Input:
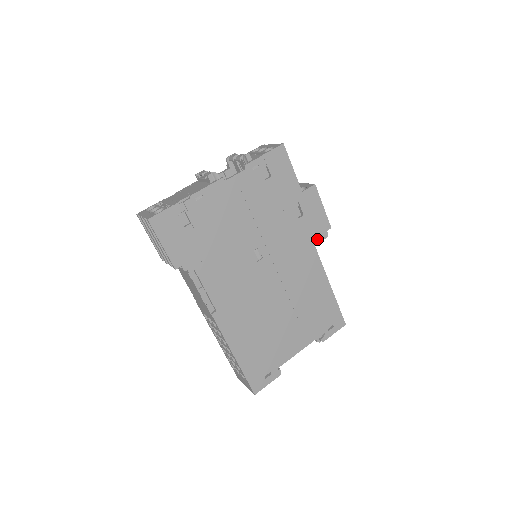
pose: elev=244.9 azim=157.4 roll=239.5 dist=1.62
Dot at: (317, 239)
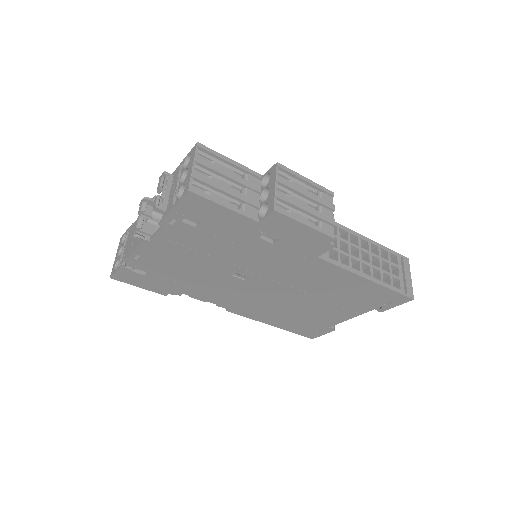
Dot at: (317, 252)
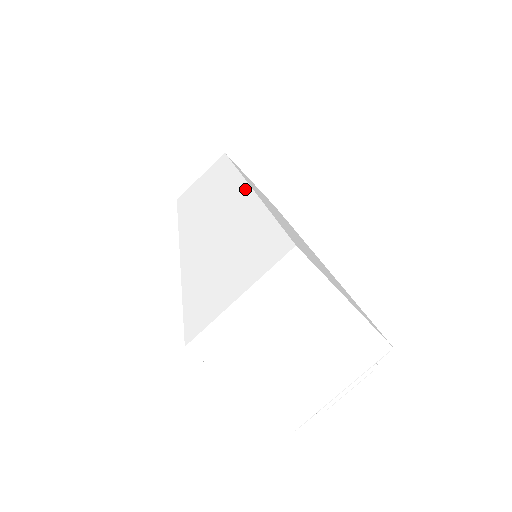
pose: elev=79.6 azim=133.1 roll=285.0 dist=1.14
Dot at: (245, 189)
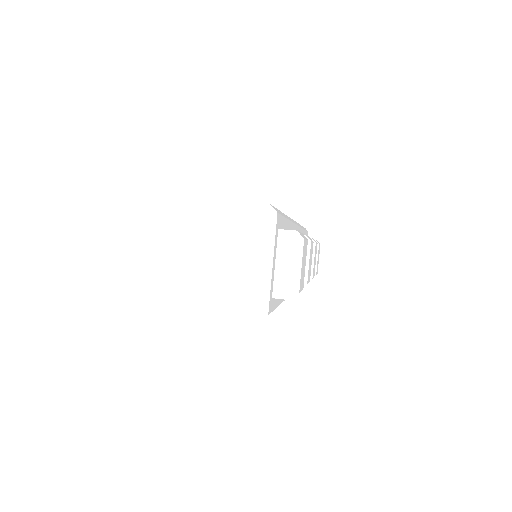
Dot at: occluded
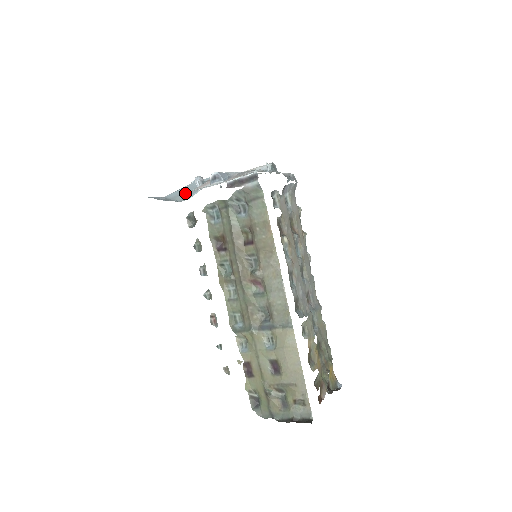
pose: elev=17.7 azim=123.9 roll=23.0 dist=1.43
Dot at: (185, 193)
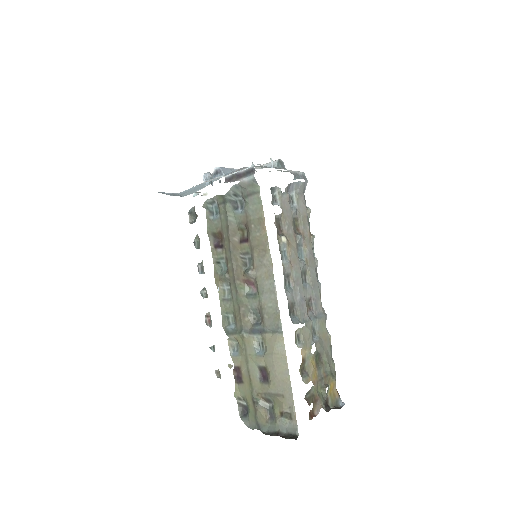
Dot at: (194, 189)
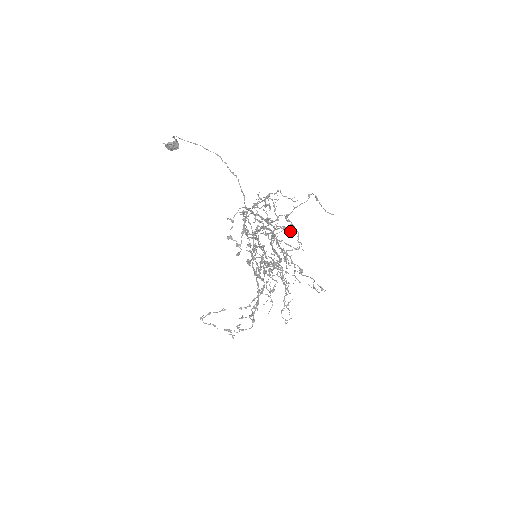
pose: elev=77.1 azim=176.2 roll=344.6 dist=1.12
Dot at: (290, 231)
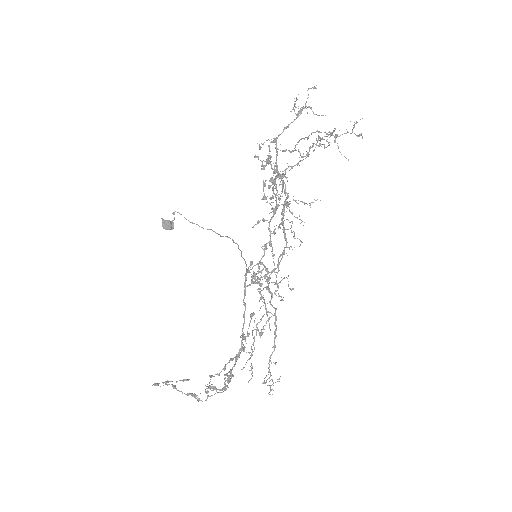
Dot at: occluded
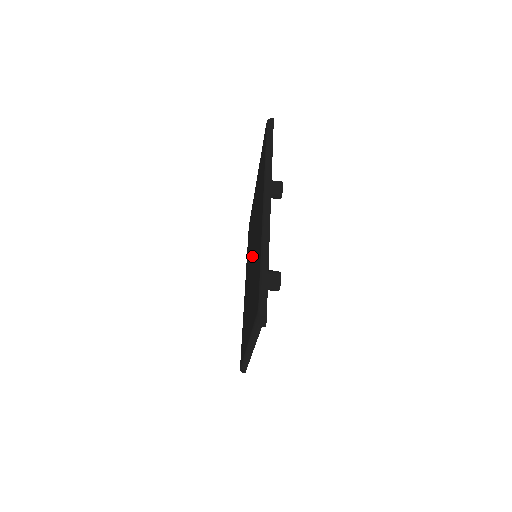
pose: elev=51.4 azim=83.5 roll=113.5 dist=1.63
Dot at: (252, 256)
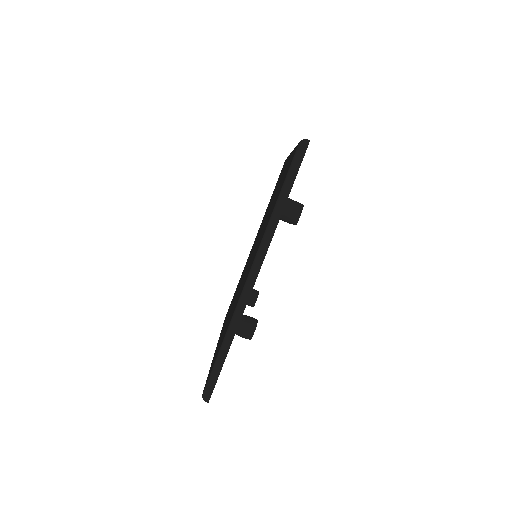
Dot at: occluded
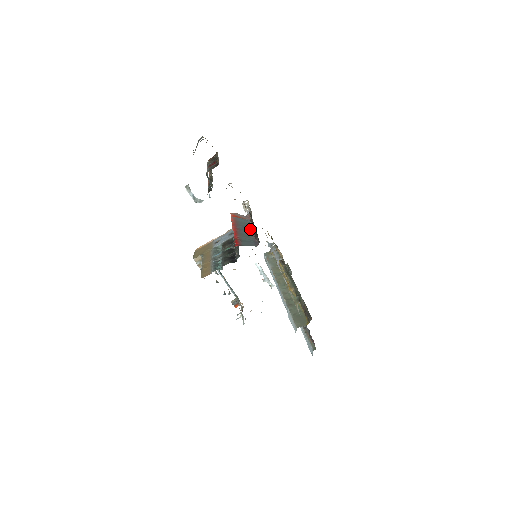
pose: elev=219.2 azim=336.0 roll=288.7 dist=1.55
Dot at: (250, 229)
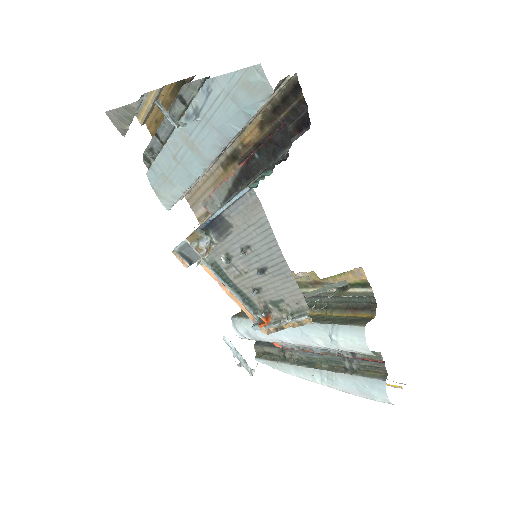
Dot at: occluded
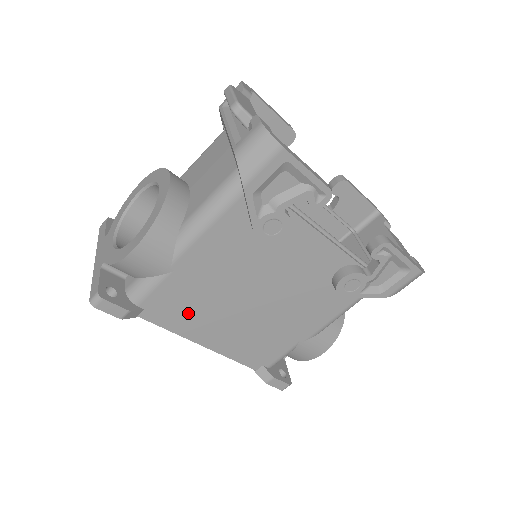
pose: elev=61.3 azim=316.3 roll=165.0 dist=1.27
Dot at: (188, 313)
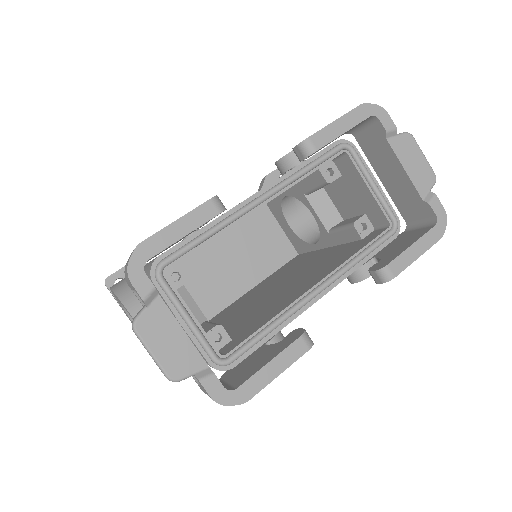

Your objective: Can you write out all the entries above again with "pose" swapped for "camera" wherever it occurs, leaving everything else as it is and omitting the pictures?

Exercise result:
camera: elev=244.9 azim=157.4 roll=239.5 dist=1.62
Dot at: (317, 239)
Dot at: (317, 252)
camera: elev=79.6 azim=133.1 roll=285.0 dist=1.14
Dot at: (245, 189)
Dot at: occluded
camera: elev=17.7 azim=123.9 roll=23.0 dist=1.43
Dot at: (185, 193)
Dot at: (194, 189)
camera: elev=77.1 azim=176.2 roll=344.6 dist=1.12
Dot at: (290, 231)
Dot at: occluded
camera: elev=51.4 azim=83.5 roll=113.5 dist=1.63
Dot at: (252, 256)
Dot at: occluded
camera: elev=219.2 azim=336.0 roll=288.7 dist=1.55
Dot at: (250, 229)
Dot at: occluded
camera: elev=61.3 azim=316.3 roll=165.0 dist=1.27
Dot at: (188, 313)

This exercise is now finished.